The ruling brings to an end a six-week antitrust trial which heard regulators argue that the deal, worth $85m (£63.5m), would give AT&T undue leverage against rivals that rely on Time Warner content.
Judge Richard Leon of the US District Court for the District of Columbia said in his ruling that the government had “failed to meet its burden to establish that the proposed transaction is likely to lessen competition substantially”.
The Justice Department had said the acquisition would hurt competition in the pay TV market, and assistant US attorney general Makan Delrahim said he was “disappointed” with the court’s ruling.
He added: “We continue to believe that the pay TV market will be less competitive and less innovative as a result of the proposed merger between AT&T and Time Warner.
“We will closely review the court’s opinion and consider next steps in light of our commitment to preserving competition for the benefit of American consumers.”

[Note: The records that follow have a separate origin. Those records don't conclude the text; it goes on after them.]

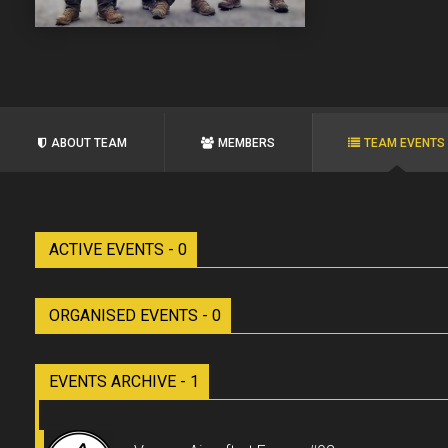
ABOUT TEAM
MEMBERS
TEAM EVENTS
ACTIVE EVENTS - 0
ORGANISED EVENTS - 0
EVENTS ARCHIVE - 1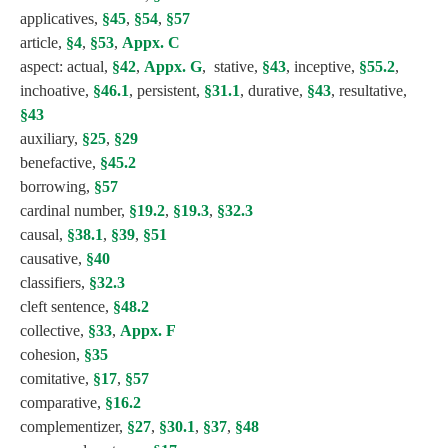
applicatives,
§45
,
§54
,
§57
article,
§4
,
§53
,
Appx. C
aspect: actual,
§42
,
Appx. G
, stative,
§43
, inceptive,
§55.2
,
inchoative,
§46.1
, persistent,
§31.1
, durative,
§43
, resultative,
§43
auxiliary,
§25
,
§29
benefactive,
§45.2
borrowing,
§57
cardinal number,
§19.2
,
§19.3
,
§32.3
causal,
§38.1
,
§39
,
§51
causative,
§40
classifiers,
§32.3
cleft sentence,
§48.2
collective,
§33
,
Appx. F
cohesion,
§35
comitative,
§17
,
§57
comparative,
§16.2
complementizer,
§27
,
§30.1
,
§37
,
§48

AT&T had said it needed Time Warner to compete with the likes of Amazon, Netflix and Google, and that the deal would improve technology and give consumers more choices.
David McAtee, AT&T general counsel, said: “We are pleased that, after conducting a full and fair trial on the merits, the court has categorically rejected the government’s lawsuit to block our merger with Time Warner.”
Jennifer Fritzsche, senior analyst at Wells Fargo, said the ruling was the “best case scenario” for AT&T.
She added: “Not only was the deal approved, but the judge did not impose any conditions on the merger, and went so far as to encourage Department of Justice not to file a stay pending appeal.
“We fully expect (AT&T) to close the acquisition on 18 June (the earliest possible date).”
The approval could encourage other companies pursuing similar tie-ups.
Also affected could be Comcast’s attempt to beat Disney to win control of 21st Century Fox’s TV and film businesses.
Comcast, the largest US cable supplier, was waiting for the AT&T decision before making any large moves, according to sources.
John Hodulik, an analyst at UBS, said the AT&T decision could “serve as a ‘green light'” for other mergers and acquisitions, including Comcast’s of Fox.
That agreement also covers the intended purchase of the 39.1% stake in Sky, the owner of Sky News, that Fox currently owns.
Mary Ann Halford, senior adviser to OC&C Strategy Consultants, said: “Regardless of what happens on the appeal front, expect Comcast to put forth an all-cash bid in the next day or so at a premium to Disney.
“All I know is that this will be a blockbuster summer for media mergers.”